Old 'Trek,’ New Trick6/16/2006 8:00 PM Eastern
When Neal Tiles came aboard as G4 TV president in September 2005, one of his first tasks was marketing a 40-year-old television show, Star Trek, to the network’s target audience of men 18-34.
“We did a rather unique take on the classic Star Trek and created this interactive overlay to it,” Tiles says.
That “unique take” was an interactive Website promotion with such features as Trek Stats (for example, how many times Trek’s Captain Kirk flirted with an alien) and the real-time Spock Market, where viewers can buy and sell stock in the series’ characters. The network also offers live onscreen commentary from viewers during airings of the vintage sci-fi show. The tagline for the series’ launch campaign: “Star Trek 2.0: Tune in and Prosper.”
G4 TV looks brand new under Brand Builder winner Tiles, who has led a number of efforts to broaden the network’s appeal beyond videogames.
“The problem with G4 was that it was a very limited-appeal channel with no ratings,” says Jeff Shell, president of Comcast Content. (Comcast has a majority stake in G4 TV.) “Obviously, there is still a long way to go, but we’ve had very strong success in kick-starting the ratings [and] getting people to watch the channel.”
Tiles joined G4 from DirecTV, where, as executive VP of marketing, he oversaw the successful integration of all of the satellite operator’s marketing initiatives under a single brand umbrella: “Rethink TV.” Tiles and his team also collected 39 Promax/BDA awards last year.
Star Trek is the highest-rated program for the network, which has more than 55 million subscribers.

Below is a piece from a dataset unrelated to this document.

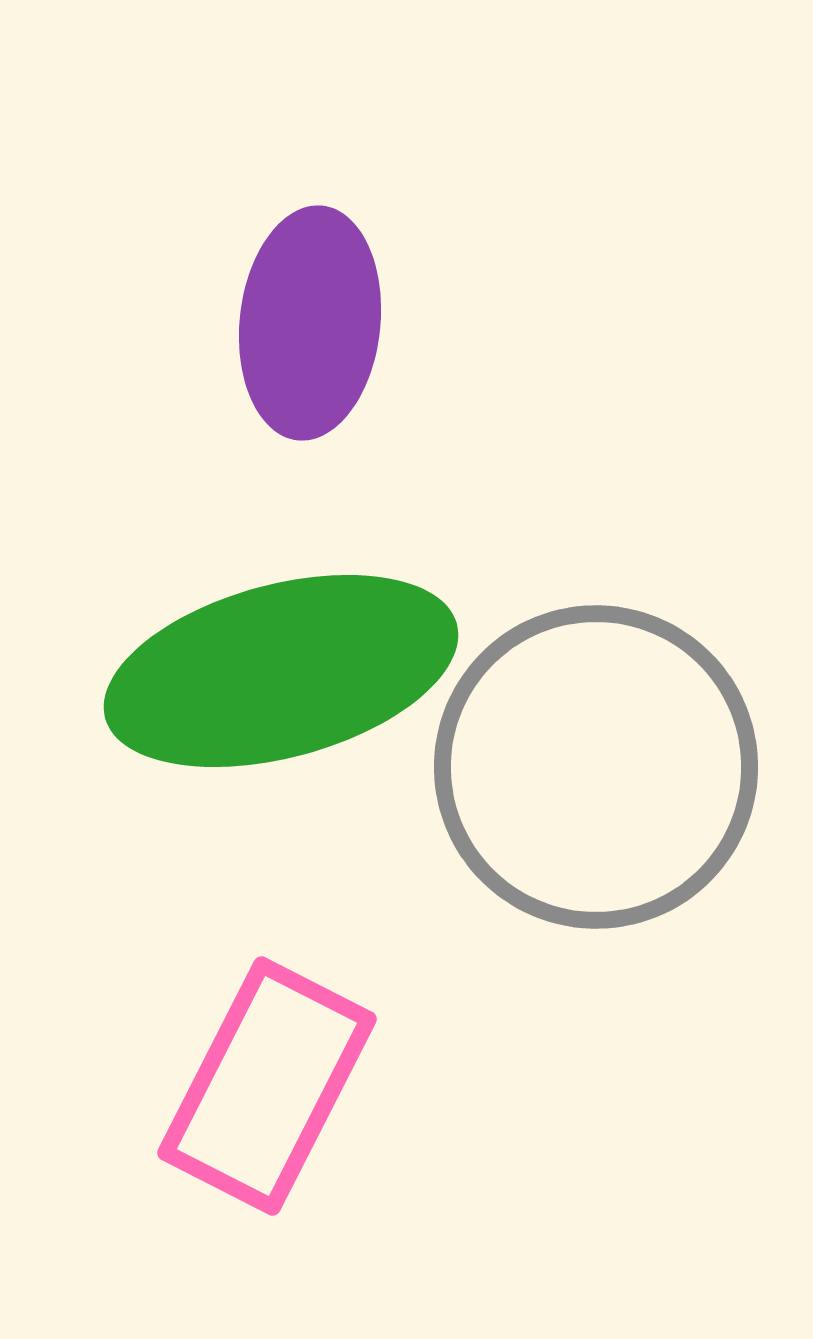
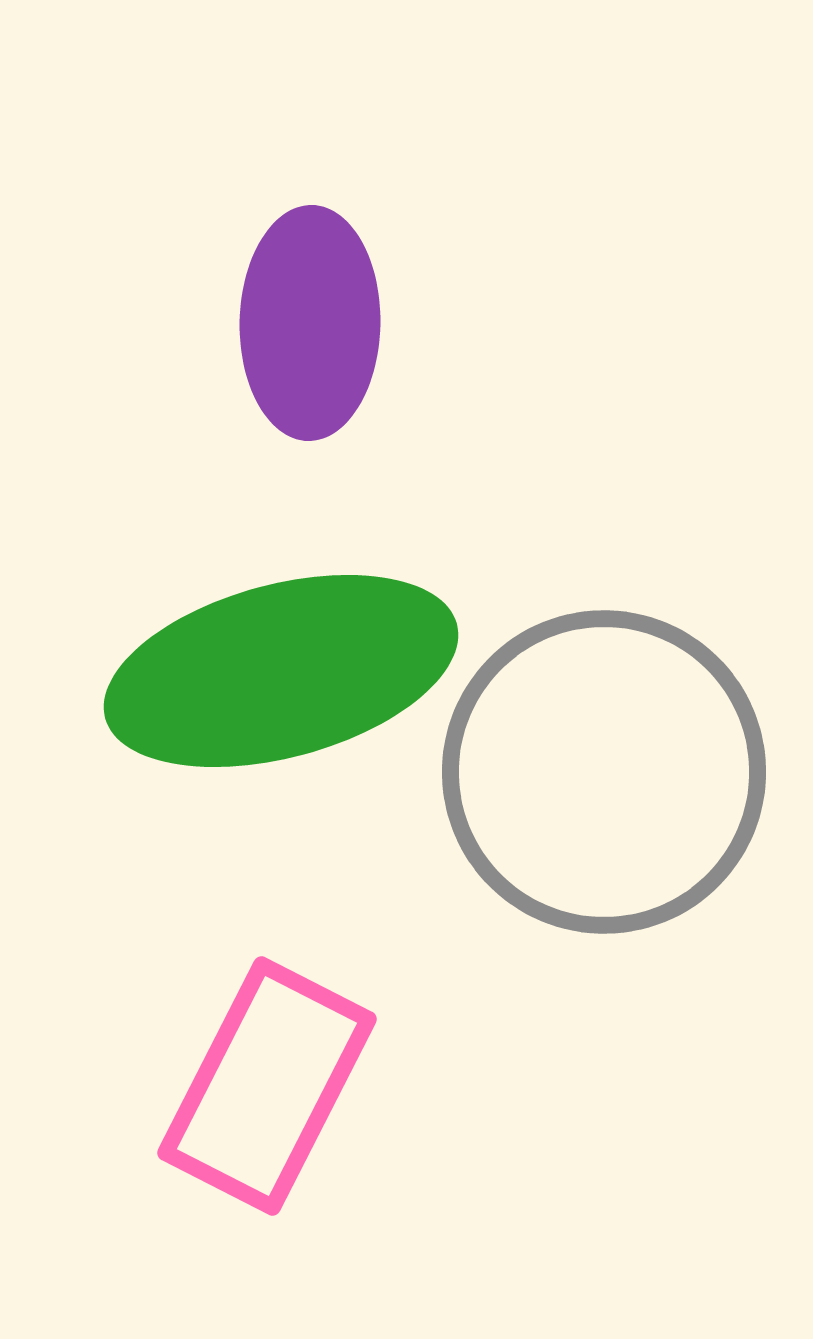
purple ellipse: rotated 5 degrees counterclockwise
gray circle: moved 8 px right, 5 px down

And G4 TV has seen nearly a year of steady gains in its number of viewers. Tiles has also moved the network brand in a multiplatform direction, including podcasts and video-on-demand (VOD), with winning results. In May, G4 TV reportedly had 2 million on-demand views across Comcast VOD systems.
“They’ve really made G4 a cross-platform kind of brand,” says Shell. “It is hard for a channel with limited ratings to break out on the multiplatform space.”
The network marketed the launch of the Star Trek 2.0 campaign by releasing promotional spots on the popular video-sharing site YouTube in April. The commercials featured Star Trek figures in unlikely settings, such as a coffee shop, poolside and even a karaoke bar, where Spock is shown singing Bobby Brown’s “My Prerogative.” Since the first innovative spot went up, total views have hit 1.3 million.
Tiles fosters creativity among his staff and doesn’t underestimate the value of cheerleading: “I think it shows people that their ideas are going to be valued and motivates [staffers] to create something new and different.”